Additionally, the increased number of specific pathogenic variants in LMNA identified through this genome-first approach will provide greater insight into LMNA structure–function. Interestingly, 19 of 29 known ClinVar-annotated pathogenic missense variants cause a deviation from arginine in various locations of the LMNA protein product, highlighting a potential importance of the positively charged arginine in the LMNA protein structure, consistent with previous studies identifying arginine in many splicing binding sites for generating prelamin A and lamin C.37 Notably, among novel missense variants discovered in this study, 8 of 18 variants with REVEL scores of at least 0.65 cause deviations from arginine, consistent with the prevalence of these changes in known clinically pathogenic missense variants.

This approach to inclusion of REVEL-annotated likely deleterious missense variants in a gene burden has the advantage of increasing the power for gene burden PheWAS analyses that can identify novel gene ontologies, as seen by the identification of advanced renal disease in the context of loss of function in LMNA. While renal abnormalities are possible direct clinical sequelae related to heart failure and diabetes mellitus, pathophysiological mechanisms for renal failure due to pathogenic LMNA variants through primary, noncardiorenal processes have recently been suggested.38,39 We report impaired renal function and hypoalbuminemia in the context of loss of function in LMNA, even after adjusting for both a lifetime diagnosis of congestive heart failure and diabetes mellitus, suggesting a pathophysiology for renal failure due to a proteinuric, primary nephrotic clinical picture that may be confounded by, yet independent of, the pathophysiology of heart failure in dilated cardiomyopathy and the overlap with diabetes in partial lipodystrophy. Our results suggest a clinical or subclinical nephrotic phenotype due to loss-of-function variants in LMNA that may have been further masked by comorbid cardiac and metabolic disease traits, calling for follow-up studies interrogating primary renal disease as a potential novel laminopathy.

In conclusion, we used an approach to include pLOFs and REVEL-annotated deleterious missense variants in LMNA in a gene burden to show by PheWAS, using a relatively small number of carriers, significant associations with primary dilated cardiomyopathy, laboratory values consistent with partial lipodystrophy, and a novel finding of chronic kidney disease. We demonstrate the importance of deeply interrogating quantitative data in the EHR to uncover important clinical and subclinical information relevant to other rare laminopathies implicated by deleterious LMNA variants.

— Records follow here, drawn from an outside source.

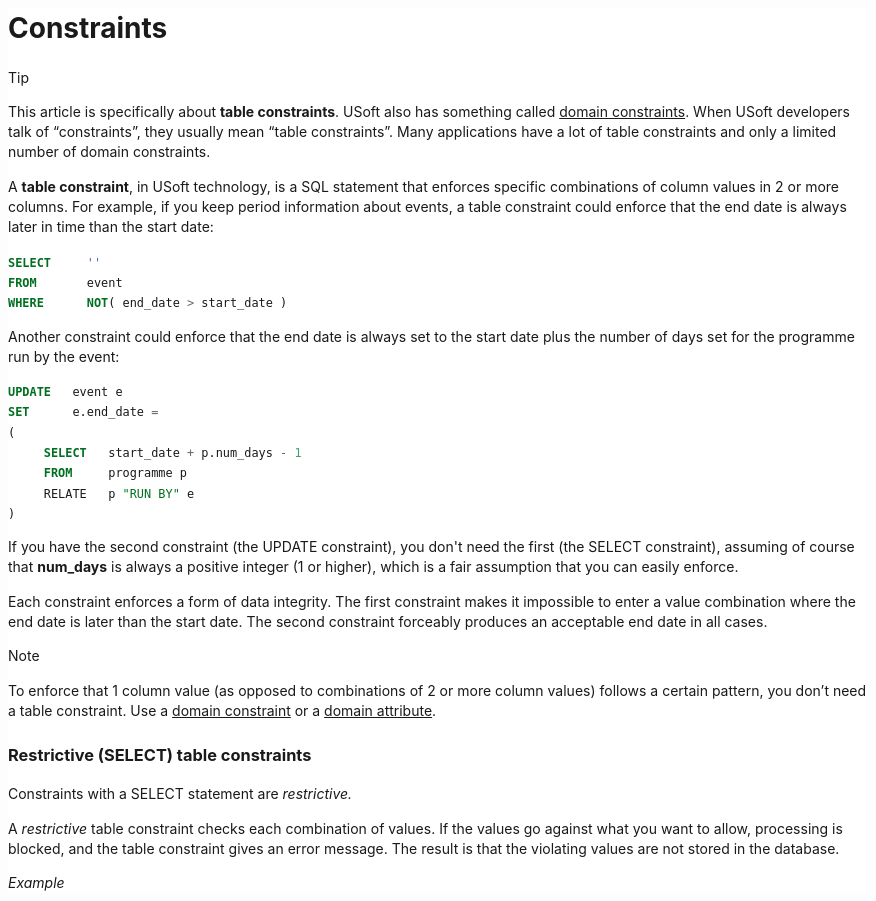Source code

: # Constraints

> [!TIP]
> This article is specifically about **table constraints**. USoft also has something called [domain constraints](/docs/Modeller%20and%20Rules%20Engine/Constraints/Domain%20constraints.md).
> When USoft developers talk of “constraints”, they usually mean “table constraints”. Many applications have a lot of table constraints and only a limited number of domain constraints.

A **table constraint**, in USoft technology, is a SQL statement that enforces specific combinations of column values in 2 or more columns. For example, if you keep period information about events, a table constraint could enforce that the end date is always later in time than the start date:

```sql
SELECT     ''
FROM       event
WHERE      NOT( end_date > start_date )
```

Another constraint could enforce that the end date is always set to the start date plus the number of days set for the programme run by the event:

```sql
UPDATE   event e
SET      e.end_date =
(
     SELECT   start_date + p.num_days - 1
     FROM     programme p
     RELATE   p "RUN BY" e
)
```

If you have the second constraint (the UPDATE constraint), you don't need the first (the SELECT constraint), assuming of course that **num_days** is always a positive integer (1 or higher), which is a fair assumption that you can easily enforce.

Each constraint enforces a form of data integrity. The first constraint makes it impossible to enter a value combination where the end date is later than the start date. The second constraint forceably produces an acceptable end date in all cases.

> [!NOTE]
> To enforce that 1 column value (as opposed to combinations of 2 or more column values) follows a certain pattern, you don’t need a table constraint. Use a [domain constraint](/docs/Modeller%20and%20Rules%20Engine/Constraints/Domain%20constraints.md) or a [domain attribute](/docs/Modeller%20and%20Rules%20Engine/Domains).

### Restrictive (SELECT) table constraints

Constraints with a SELECT statement are *restrictive.*

A *restrictive* table constraint checks each combination of values. If the values go against what you want to allow, processing is blocked, and the table constraint gives an error message. The result is that the violating values are not stored in the database.

*Example*
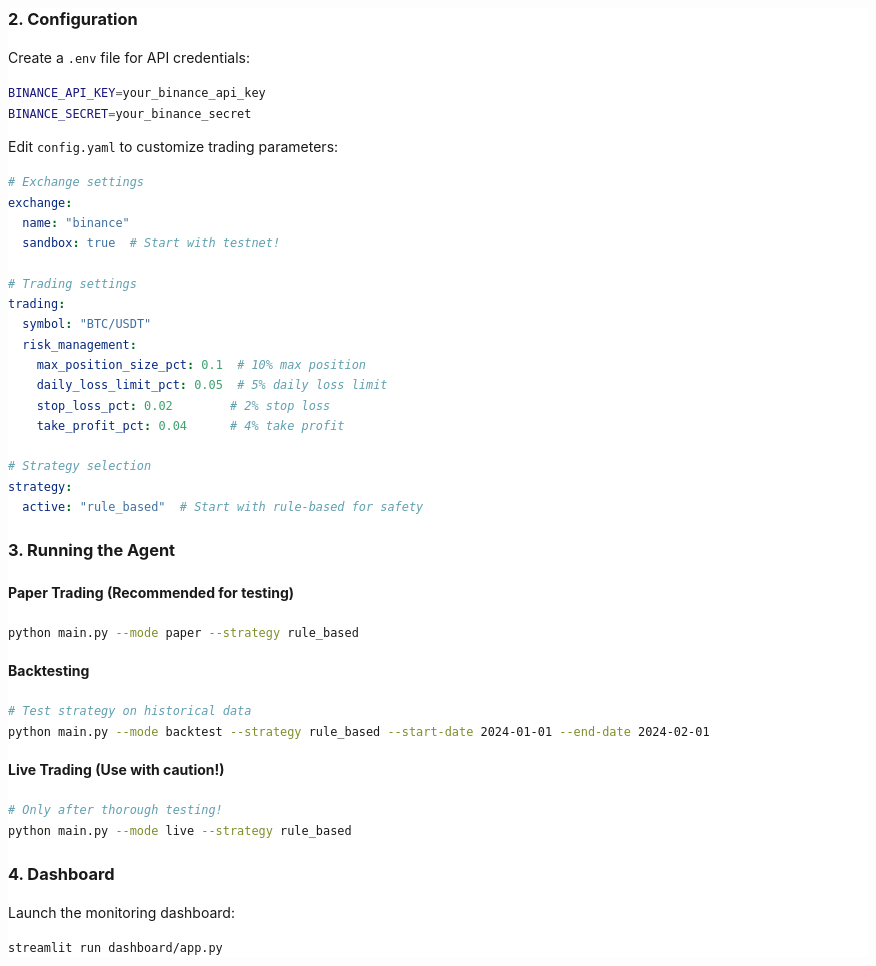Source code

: ### 2. Configuration

Create a `.env` file for API credentials:
```bash
BINANCE_API_KEY=your_binance_api_key
BINANCE_SECRET=your_binance_secret
```

Edit `config.yaml` to customize trading parameters:
```yaml
# Exchange settings
exchange:
  name: "binance"
  sandbox: true  # Start with testnet!

# Trading settings
trading:
  symbol: "BTC/USDT"
  risk_management:
    max_position_size_pct: 0.1  # 10% max position
    daily_loss_limit_pct: 0.05  # 5% daily loss limit
    stop_loss_pct: 0.02        # 2% stop loss
    take_profit_pct: 0.04      # 4% take profit

# Strategy selection
strategy:
  active: "rule_based"  # Start with rule-based for safety
```

### 3. Running the Agent

#### Paper Trading (Recommended for testing)
```bash
python main.py --mode paper --strategy rule_based
```

#### Backtesting
```bash
# Test strategy on historical data
python main.py --mode backtest --strategy rule_based --start-date 2024-01-01 --end-date 2024-02-01
```

#### Live Trading (Use with caution!)
```bash
# Only after thorough testing!
python main.py --mode live --strategy rule_based
```

### 4. Dashboard

Launch the monitoring dashboard:
```bash
streamlit run dashboard/app.py
```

Our approach suggests an expanded role for clinical genetic testing for patients who present with primary dilated cardiomyopathy or early pathophysiologic signs like conduction defects. Importantly, our study also lays a methodological framework by which future studies can uncover novel gene–disease relationships and identify novel pathogenic loss-of-function variants across the human genome through genome-first analyses of large, heterogeneous health care–based populations.